Experimental results indicate that the proposed system significantly outperforms the baseline strategies in terms of both total execution time and average waiting time. In the first scenario, the system achieved a reduction in total execution time of up to 68% compared to the baselines, and a 29.5% reduction relative to the default Kubernetes scheduler. Furthermore, it reduced the average pipeline waiting time by as much as 80.7% compared to the baselines. The average waiting time was not measured for the Kubernetes scheduler, as it initiates execution immediately upon submission.
In the second scenario, the system demonstrated effective pipeline dispatching. Batches of six pipelines were submitted at four-minute intervals, and the system consistently cleared the waiting queue before the arrival of the next batch. In contrast, the baseline strategies were unable to do so, resulting in a cascading effect that increased both execution and waiting times.
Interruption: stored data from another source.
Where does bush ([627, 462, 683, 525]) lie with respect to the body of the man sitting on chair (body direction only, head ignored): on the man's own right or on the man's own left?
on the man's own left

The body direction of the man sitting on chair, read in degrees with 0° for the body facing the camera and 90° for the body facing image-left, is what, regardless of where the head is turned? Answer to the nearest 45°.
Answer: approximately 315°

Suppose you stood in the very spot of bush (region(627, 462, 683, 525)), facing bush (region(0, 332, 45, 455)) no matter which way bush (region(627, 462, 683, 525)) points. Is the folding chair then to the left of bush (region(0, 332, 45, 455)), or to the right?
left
While the proposed solution demonstrates significant improvements in executing ML pipelines, it is not without limitations. First, the heuristic-based placement strategy relies on predefined rules, which may not adapt effectively to dynamic changes in the cluster or workload. Second, determining the number of operations based on theoretical computational complexity may not accurately reflect the actual execution time of pipelines, particularly for algorithms that benefit from hardware acceleration. This discrepancy can result in suboptimal scheduling decisions. Third, the current evaluation does not sufficiently explore complex or extreme scenarios, limiting the understanding of the system’s robustness and performance under more demanding conditions.
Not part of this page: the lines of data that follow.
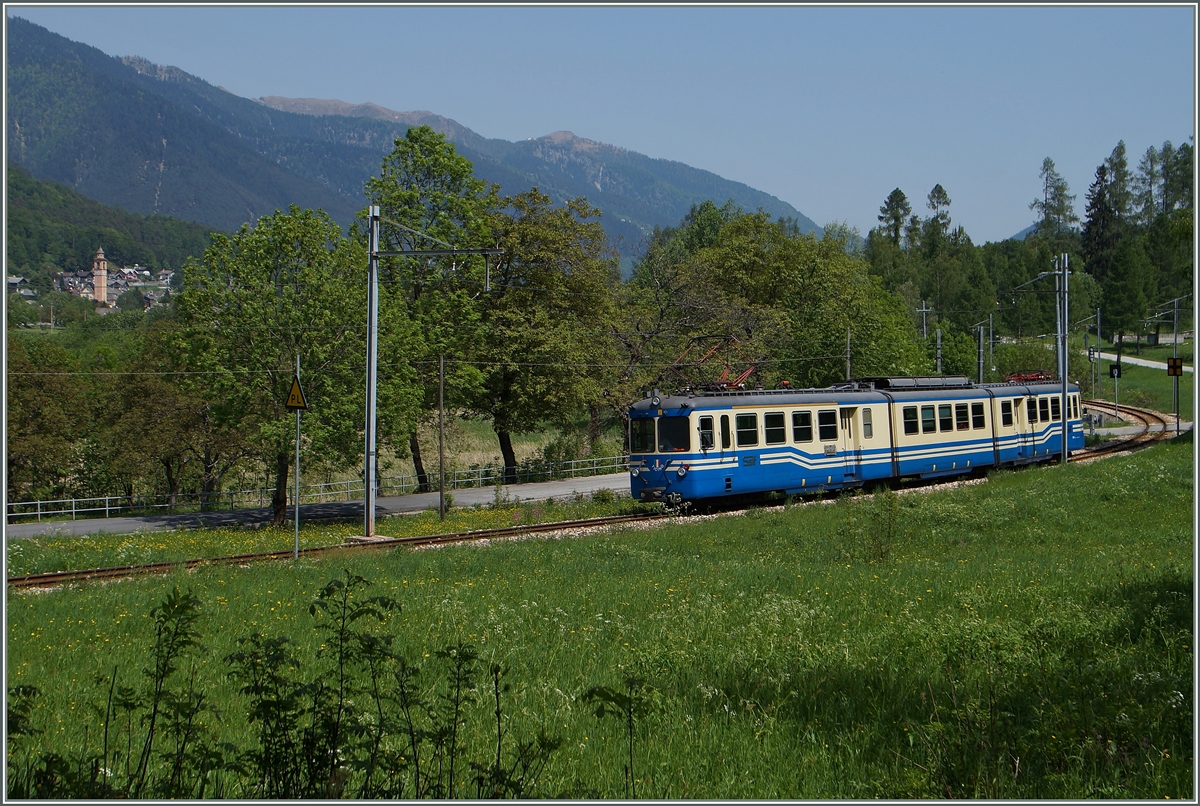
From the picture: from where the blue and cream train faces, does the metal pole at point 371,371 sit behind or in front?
in front

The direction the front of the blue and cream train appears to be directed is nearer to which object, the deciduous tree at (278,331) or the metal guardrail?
the deciduous tree

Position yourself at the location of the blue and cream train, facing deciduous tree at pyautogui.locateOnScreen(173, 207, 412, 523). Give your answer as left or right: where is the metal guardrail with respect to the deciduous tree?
right

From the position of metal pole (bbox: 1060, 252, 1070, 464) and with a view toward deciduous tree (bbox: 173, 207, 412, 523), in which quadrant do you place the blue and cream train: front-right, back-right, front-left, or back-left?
front-left

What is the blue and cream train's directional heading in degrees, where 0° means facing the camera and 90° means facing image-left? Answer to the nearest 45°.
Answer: approximately 45°

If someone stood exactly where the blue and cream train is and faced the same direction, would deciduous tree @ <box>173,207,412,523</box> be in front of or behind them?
in front

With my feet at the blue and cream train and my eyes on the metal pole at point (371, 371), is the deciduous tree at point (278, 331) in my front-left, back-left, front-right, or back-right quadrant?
front-right

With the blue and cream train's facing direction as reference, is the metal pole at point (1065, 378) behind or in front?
behind

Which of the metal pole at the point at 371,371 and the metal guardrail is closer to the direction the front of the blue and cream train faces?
the metal pole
Given these limitations, several avenues for future enhancement emerge. A key direction for future work is the development of a more adaptive task placement strategy. Making the strategy responsive to changing workloads and cluster conditions could significantly enhance the system’s performance. This may involve leveraging ML or RL techniques to enable the system to learn from historical data and real-time metrics. In the case of RL, the placement strategy could treat the current state of the cluster and the characteristics of incoming pipelines as environmental states, and use a reward system based on the performance of placement decisions, such as execution time and resource utilisation. This approach would improve the system’s adaptability without requiring manual adjustments to the placement heuristic.
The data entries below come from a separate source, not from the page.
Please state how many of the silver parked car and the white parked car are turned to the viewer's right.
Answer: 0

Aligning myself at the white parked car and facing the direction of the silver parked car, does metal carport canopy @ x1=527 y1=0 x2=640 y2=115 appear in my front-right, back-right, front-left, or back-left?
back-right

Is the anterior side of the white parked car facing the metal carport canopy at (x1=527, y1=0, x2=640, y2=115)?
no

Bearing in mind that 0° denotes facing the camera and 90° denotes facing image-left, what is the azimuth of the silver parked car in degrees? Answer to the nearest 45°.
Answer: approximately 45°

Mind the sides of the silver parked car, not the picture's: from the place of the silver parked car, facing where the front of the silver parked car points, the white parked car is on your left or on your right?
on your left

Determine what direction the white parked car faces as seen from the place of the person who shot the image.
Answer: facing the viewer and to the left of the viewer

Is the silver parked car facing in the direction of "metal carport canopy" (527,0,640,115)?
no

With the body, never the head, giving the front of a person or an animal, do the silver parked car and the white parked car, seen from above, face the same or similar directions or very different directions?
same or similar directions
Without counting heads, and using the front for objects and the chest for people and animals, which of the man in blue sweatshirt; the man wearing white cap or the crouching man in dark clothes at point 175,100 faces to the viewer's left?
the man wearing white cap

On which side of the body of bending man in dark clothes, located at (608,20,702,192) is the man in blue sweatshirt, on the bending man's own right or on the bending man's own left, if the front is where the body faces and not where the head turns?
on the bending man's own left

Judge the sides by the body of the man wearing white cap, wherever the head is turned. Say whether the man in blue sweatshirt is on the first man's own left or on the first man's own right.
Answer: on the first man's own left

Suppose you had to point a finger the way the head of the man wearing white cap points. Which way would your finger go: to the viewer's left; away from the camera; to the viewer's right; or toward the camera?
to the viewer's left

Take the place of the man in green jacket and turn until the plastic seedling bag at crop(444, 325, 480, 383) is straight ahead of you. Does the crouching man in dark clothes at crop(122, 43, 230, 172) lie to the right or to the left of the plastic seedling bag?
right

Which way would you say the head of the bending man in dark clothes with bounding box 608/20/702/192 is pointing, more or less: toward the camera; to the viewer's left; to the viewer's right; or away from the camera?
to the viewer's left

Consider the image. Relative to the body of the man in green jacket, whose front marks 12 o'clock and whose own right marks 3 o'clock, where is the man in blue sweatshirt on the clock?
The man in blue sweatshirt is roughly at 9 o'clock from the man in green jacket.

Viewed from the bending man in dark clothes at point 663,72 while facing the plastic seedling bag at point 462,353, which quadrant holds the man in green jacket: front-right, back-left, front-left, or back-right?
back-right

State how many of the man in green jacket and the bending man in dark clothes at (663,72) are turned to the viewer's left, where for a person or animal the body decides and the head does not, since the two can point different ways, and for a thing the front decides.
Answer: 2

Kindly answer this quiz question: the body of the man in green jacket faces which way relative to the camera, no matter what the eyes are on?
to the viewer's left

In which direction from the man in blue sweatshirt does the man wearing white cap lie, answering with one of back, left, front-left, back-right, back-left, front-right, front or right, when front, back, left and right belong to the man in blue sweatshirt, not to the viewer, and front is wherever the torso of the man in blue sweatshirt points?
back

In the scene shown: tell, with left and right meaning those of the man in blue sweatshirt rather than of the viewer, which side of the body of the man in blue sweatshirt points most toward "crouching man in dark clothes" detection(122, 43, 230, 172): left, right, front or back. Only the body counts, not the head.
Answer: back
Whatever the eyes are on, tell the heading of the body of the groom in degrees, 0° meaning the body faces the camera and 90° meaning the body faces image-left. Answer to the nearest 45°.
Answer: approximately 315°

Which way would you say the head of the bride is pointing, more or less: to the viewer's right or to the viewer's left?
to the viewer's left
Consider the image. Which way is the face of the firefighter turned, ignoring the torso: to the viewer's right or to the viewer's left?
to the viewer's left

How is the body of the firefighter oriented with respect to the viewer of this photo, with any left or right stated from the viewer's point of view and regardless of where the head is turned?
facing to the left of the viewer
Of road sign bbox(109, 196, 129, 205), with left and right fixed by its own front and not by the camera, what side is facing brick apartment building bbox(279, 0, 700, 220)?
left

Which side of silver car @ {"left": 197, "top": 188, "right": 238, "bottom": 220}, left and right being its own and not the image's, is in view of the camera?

Another promising area for improvement is the prediction of pipeline execution times. Rather than using the number of operations to represent a pipeline’s length, incorporating lightweight profiling techniques or leveraging historical execution data from similar pipelines could yield more accurate performance estimates. These improvements would enable more informed scheduling decisions and further enhance overall system efficiency.
Future work should focus on evaluating the system across a wider range of realistic and heterogeneous scenarios. Although the current evaluation provides valuable insights, validating the system with a broader spectrum of ML pipelines and cluster configurations is essential to fully assess its adaptability and robustness. Additionally, it would be beneficial to examine the system’s performance under extreme or highly variable conditions.
Finally, although improvements in execution and waiting times often correlate with more efficient resource utilisation, conducting a dedicated analysis of resource utilisation metrics is essential. Future evaluations should, therefore, include explicit measurements of key resource metrics, such as CPU and memory usage, to provide a more comprehensive understanding of the system’s overall performance.